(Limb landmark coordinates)
---+---

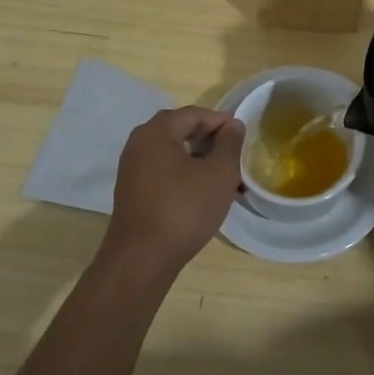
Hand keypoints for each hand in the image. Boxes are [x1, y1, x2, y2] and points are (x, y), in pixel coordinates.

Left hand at [103, 107, 244, 273]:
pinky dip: (183, 175)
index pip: (195, 114)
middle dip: (210, 141)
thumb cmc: (184, 209)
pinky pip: (162, 171)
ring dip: (198, 160)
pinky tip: (201, 194)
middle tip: (233, 157)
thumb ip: (230, 143)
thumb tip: (233, 125)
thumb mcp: (219, 173)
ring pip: (172, 153)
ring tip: (221, 178)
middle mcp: (139, 143)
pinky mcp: (131, 192)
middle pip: (181, 130)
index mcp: (157, 132)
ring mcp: (131, 169)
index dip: (221, 122)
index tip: (242, 138)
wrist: (141, 260)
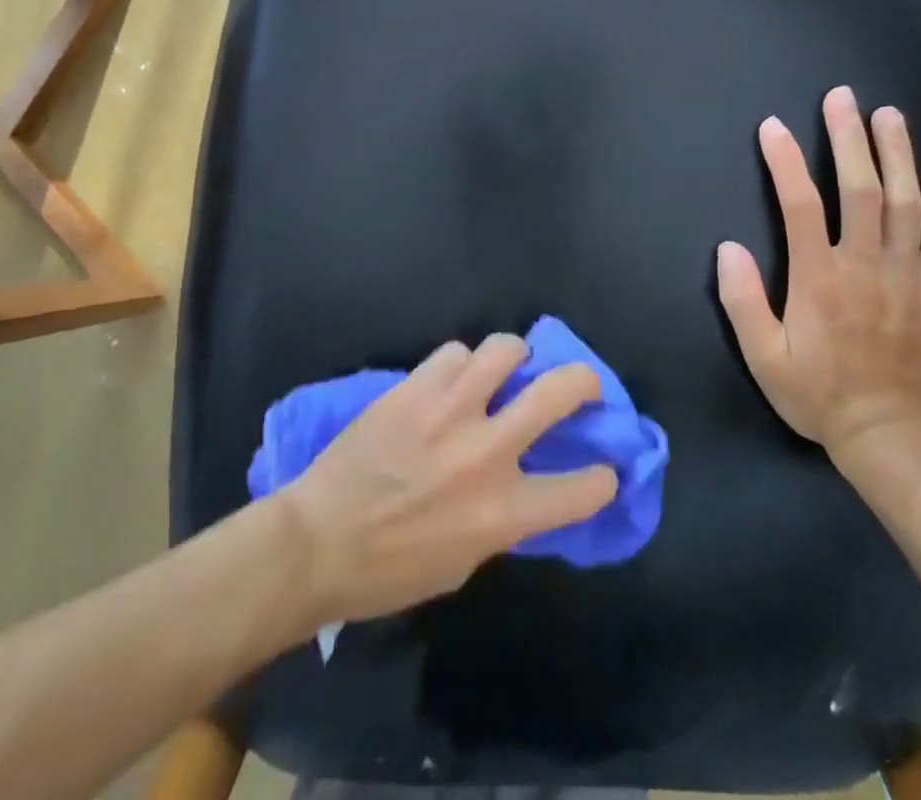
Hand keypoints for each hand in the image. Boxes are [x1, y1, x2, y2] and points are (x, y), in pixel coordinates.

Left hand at [280, 335, 619, 625]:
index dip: (602, 479)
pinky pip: (454, 352)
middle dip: (585, 382)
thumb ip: (499, 519)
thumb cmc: (389, 571)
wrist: (317, 541)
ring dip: (515, 357)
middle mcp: (486, 451)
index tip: (602, 471)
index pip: (581, 490)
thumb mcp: (461, 563)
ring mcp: (450, 410)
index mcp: (502, 512)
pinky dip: (461, 364)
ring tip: (508, 367)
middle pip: (559, 392)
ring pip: (505, 349)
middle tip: (583, 385)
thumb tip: (518, 487)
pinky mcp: (416, 387)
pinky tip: (451, 380)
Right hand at [716, 86, 920, 457]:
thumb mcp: (764, 358)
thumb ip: (743, 301)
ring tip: (889, 116)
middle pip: (861, 190)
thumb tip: (728, 248)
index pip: (801, 206)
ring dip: (898, 156)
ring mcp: (906, 277)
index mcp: (819, 278)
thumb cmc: (818, 395)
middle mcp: (865, 266)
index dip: (786, 162)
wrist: (888, 436)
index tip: (773, 126)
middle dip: (850, 139)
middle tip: (843, 98)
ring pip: (907, 204)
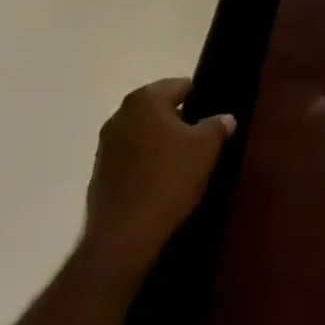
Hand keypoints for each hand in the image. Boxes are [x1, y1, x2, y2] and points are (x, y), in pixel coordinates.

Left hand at [82, 78, 233, 279]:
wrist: (123, 238)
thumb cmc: (168, 180)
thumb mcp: (205, 149)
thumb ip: (217, 125)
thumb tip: (225, 117)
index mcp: (145, 98)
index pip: (181, 86)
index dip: (200, 100)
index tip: (213, 120)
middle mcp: (120, 114)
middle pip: (159, 109)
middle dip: (179, 123)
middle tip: (200, 144)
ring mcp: (105, 145)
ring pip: (143, 135)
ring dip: (160, 145)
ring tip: (181, 167)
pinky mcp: (98, 174)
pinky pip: (129, 160)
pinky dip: (144, 166)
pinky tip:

---+---

> **What the task asks**: When copying from the data above, begin at the line containing "wrist: (888, 436)" and end at the line containing "index tip: (213, 120)"; return those lines exactly and leave all pictures behind.

> **Exercise answer**:
wrist: (888, 436)
index tip: (773, 126)
middle dip: (850, 139)
middle tip: (843, 98)
ring pip: (907, 204)
Hand keypoints for each hand in the image. Boxes are [x1, y1, x2, y2] and points are (x, y), in pixel coordinates.

Left hand at [82, 78, 233, 279]:
wrist: (123, 238)
thumb cmc: (168, 180)
thumb mcp: (205, 149)
thumb ip: (217, 125)
thumb tip: (225, 117)
index mcp: (145, 98)
index pip: (181, 86)
index dip: (200, 100)
index tip: (213, 120)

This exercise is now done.